For the time being, it will be about each player working on the things that the Bulls need to do to succeed when Rose does return. Luol Deng will have a chance to show himself as a No. 1 option, doing more than he did even last year when he was an All-Star. Carlos Boozer can start trying to play like he used to in Utah. And Joakim Noah will get to test the moves that Kareem Abdul-Jabbar taught him this summer.
There's a lot of work to do until Mr. Rose straps his Adidas on for another postseason run, and the Bulls need to just play ball and tune out the talk of what will happen when/if Rose returns this season.
Tim Duncan re-signed for three more seasons.
"Tune out the 'too old' talk once again."
The Spurs have ignored it for quite some time, but they can't allow the critics to get to them. They can't allow talk of their team being too old to discourage them and diminish their hopes of winning yet another championship in the Tim Duncan era, which is drawing to its close.
Duncan re-signed for three seasons and presumably will be around that entire time, but the realistic window for a championship is closing quickly, and the Spurs sense of urgency to win a fifth ring for Duncan can't be ignored because the time is now for the Spurs.

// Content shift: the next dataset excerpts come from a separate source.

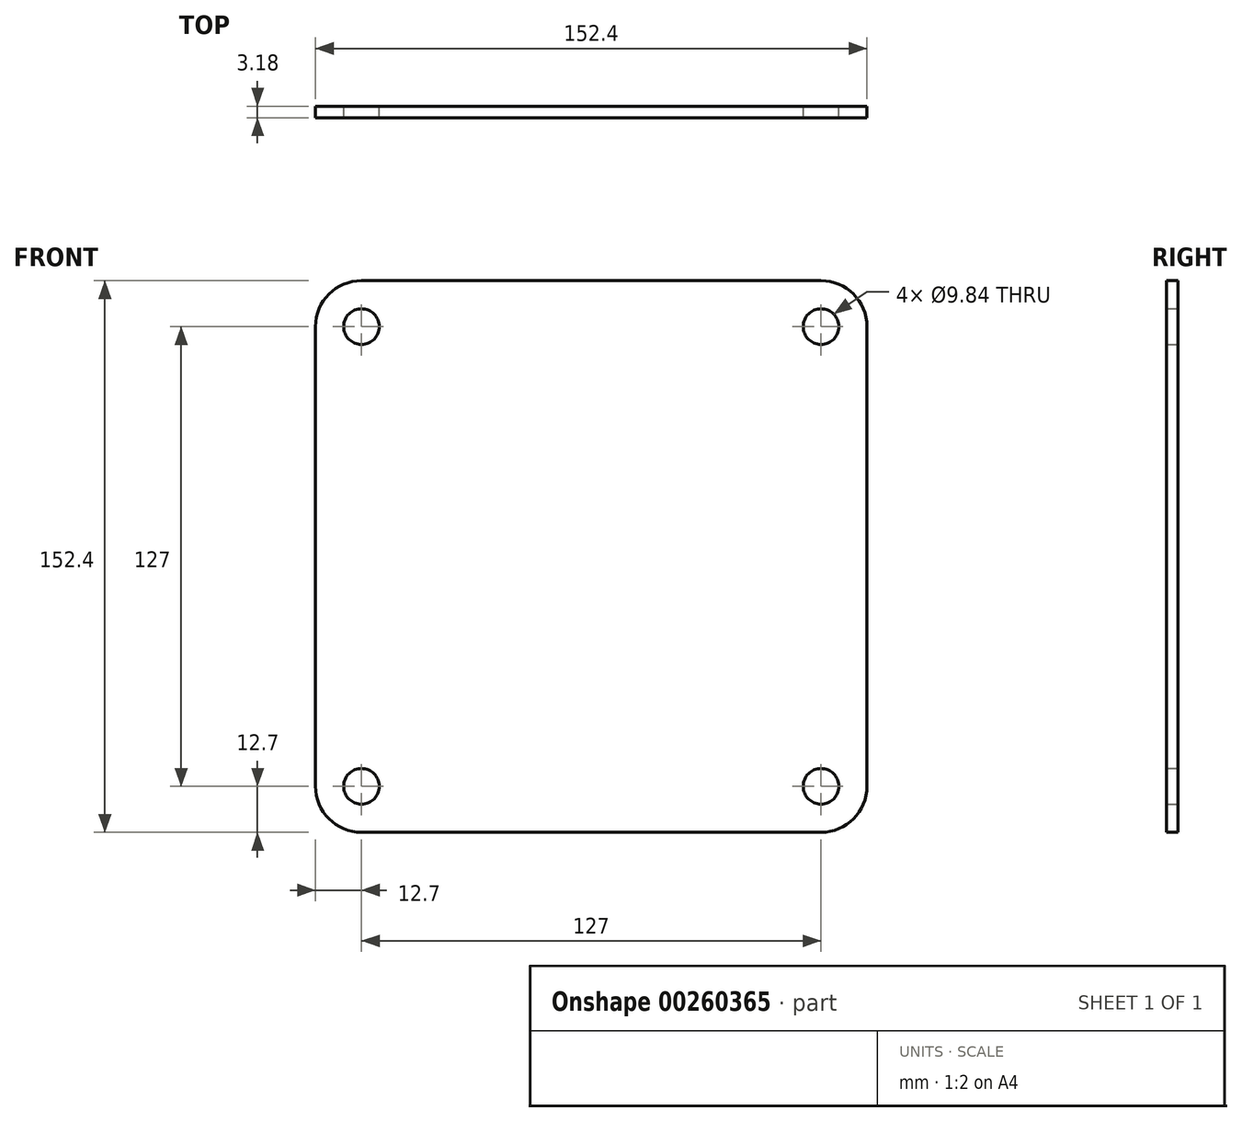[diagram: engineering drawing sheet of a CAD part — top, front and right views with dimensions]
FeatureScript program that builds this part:
annotation { "Feature Type Name" : "Feature", "Feature Type Description" : "" }
export const myFeature = defineFeature(function(context is Context, id is Id, definition is map)
    precondition{}
    {
        {
            var Q0;
            Q0=qCreatedBy(makeId("Front.planeOp"),FACE);
            var sketch = newSketch(context, id + "F0", { "sketchPlane" : qUnion([Q0])});
            skLineSegment(sketch, "E0.bottom", {"start": v(12.7, 0) * mm, "end": v(139.7, 0) * mm});
            skLineSegment(sketch, "E0.top", {"start": v(12.7, 152.4) * mm, "end": v(139.7, 152.4) * mm});
            skLineSegment(sketch, "E0.left", {"start": v(0, 12.7) * mm, "end": v(0, 139.7) * mm});
            skLineSegment(sketch, "E0.right", {"start": v(152.4, 12.7) * mm, "end": v(152.4, 139.7) * mm});
            skPoint(sketch, "E1.visualSharp", {"position": v(0, 152.4) * mm});
            skArc(sketch, "E1.filletArc", {"start": v(12.7, 152.4) * mm, "mid": v(3.72, 148.68) * mm, "end": v(0, 139.7) * mm});
            skPoint(sketch, "E2.visualSharp", {"position": v(152.4, 152.4) * mm});
            skArc(sketch, "E2.filletArc", {"start": v(152.4, 139.7) * mm, "mid": v(148.68, 148.68) * mm, "end": v(139.7, 152.4) * mm});
            skPoint(sketch, "E3.visualSharp", {"position": v(152.4, 0) * mm});
            skArc(sketch, "E3.filletArc", {"start": v(139.7, 0) * mm, "mid": v(148.68, 3.72) * mm, "end": v(152.4, 12.7) * mm});
            skPoint(sketch, "E4.visualSharp", {"position": v(0, 0) * mm});
            skArc(sketch, "E4.filletArc", {"start": v(0, 12.7) * mm, "mid": v(3.72, 3.72) * mm, "end": v(12.7, 0) * mm});
            skCircle(sketch, "E5", {"center": v(12.7, 139.7) * mm, "radius": 4.92 * mm});
            skCircle(sketch, "E6", {"center": v(139.7, 139.7) * mm, "radius": 4.92 * mm});
            skCircle(sketch, "E7", {"center": v(139.7, 12.7) * mm, "radius": 4.92 * mm});
            skCircle(sketch, "E8", {"center": v(12.7, 12.7) * mm, "radius": 4.92 * mm});
            skSolve(sketch);
        }
        {
            var Q0;
            Q0=makeQuery(id+"F0.imprint","IMPRINT",FACE,{"disambiguationData":[TD([[makeQuery(id+"F0.imprint","IMPRINT",EDGE,{"derivedFrom":sQuery(id+"F0.wireOp",EDGE,"E0.bottom")}),1.0]])]});
            extrude(context, id + "F1", {"entities" : qUnion([Q0]), "depth" : 3.17 * mm});
        }
    });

That dictum has been true for the last few seasons, and though the age of Duncan and Manu Ginobili is a negative factor in many respects, the experience that comes with that age is a boon.
The Spurs know what it takes to succeed, and Tony Parker is still in his prime. The former Finals MVP knows that he can take this roster to the Finals again, and whether he does or not, he has some young talent around him to keep the Spurs relevant after Duncan hangs it up. Yet, at this time, the Spurs will focus on winning this year, and the fact that they are one of the league's oldest teams shouldn't cloud the fact that they are still one of the best, too.